Part of it is because the zlib guys changed the defaults to “spend” some perf. Pity. And secondly some of the perf gains come from non deterministic output, for example by racing across threads.
So, it’s hard and the gains are smaller than you’d think.
Their was an OpenZFS project to do early bailout of compression if possible. It involved using another compression algorithm, like LZ4, to see if the block could be compressed at all. If not, skip ZSTD altogether. Thus, early bailout since LZ4 is reasonably fast.
I tried looking up the GitHub Issue and any project associated with this compression early bailout, but did not find it easily.
ZSTD uses an “early abort” by using a first pass of LZ4 (and then ZSTD-1, only if LZ4 supposedly claims the block is not compressible.)
Long story short: rincebrain found this to be the best conditions to automatically enable ZSTD “early abort”:
Recordsize must be 128K or larger.
ZSTD compression level must be set to ZSTD-3 or higher.
If your dataset’s recordsize is 128K or higher and you set the compression to ZSTD-3 or higher, then you are automatically using ZSTD early abort.
LZ4 and ZSTD-1 are so fast as heuristics, that you gain the benefits of compression with higher levels of ZSTD, without much of a performance penalty for incompressible data.
Glad the early bailout is both integrated and working.
However, my comment also applies to updating the ZSTD code. It may need to have the early bailout re-implemented / re-integrated. Since OpenZFS does not use ZSTD as plain code, (like someone might use the gzip command), their could be complications.
Of course, most of what I’ve heard about OpenZFS source code is that it is clean, well documented and ever improving.
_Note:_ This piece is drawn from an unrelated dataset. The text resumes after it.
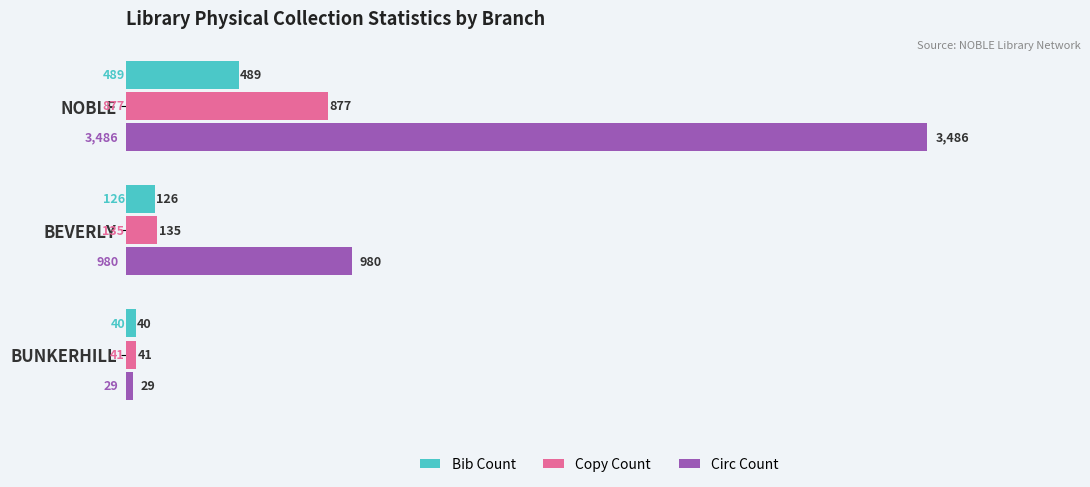

What is the sum of the Bib Count values at NOBLE and BUNKERHILL?

529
So it is entirely possible that to bump ZSTD version up would not take much effort, at least for the early bailout side. (Can’t speak to the compatibility issues…)
It may need to have the early bailout re-implemented / re-integrated
It does not, we just call the zstd library to compress blocks and early bailout just tests compression first using LZ4 and never starts/opens the zstd lib if its not needed.
So it is entirely possible that to bump ZSTD version up would not take much effort
Having worked on the testing stack for ZSTD-on-ZFS I can say:
Its very easy to update the library and extremely hard to do so fully backwards (ARC/L2ARC/dedupe) compatible.
at least for the early bailout side
There is no ZSTD-version-specific code/requirements for early bailout. Bailout is done using LZ4.
If the improvements keep continue stacking with each further release, I sure hope that a solution will be found eventually. At some point, there’ll be plenty left on the table, while more and more shifts away from rust to solid state drives.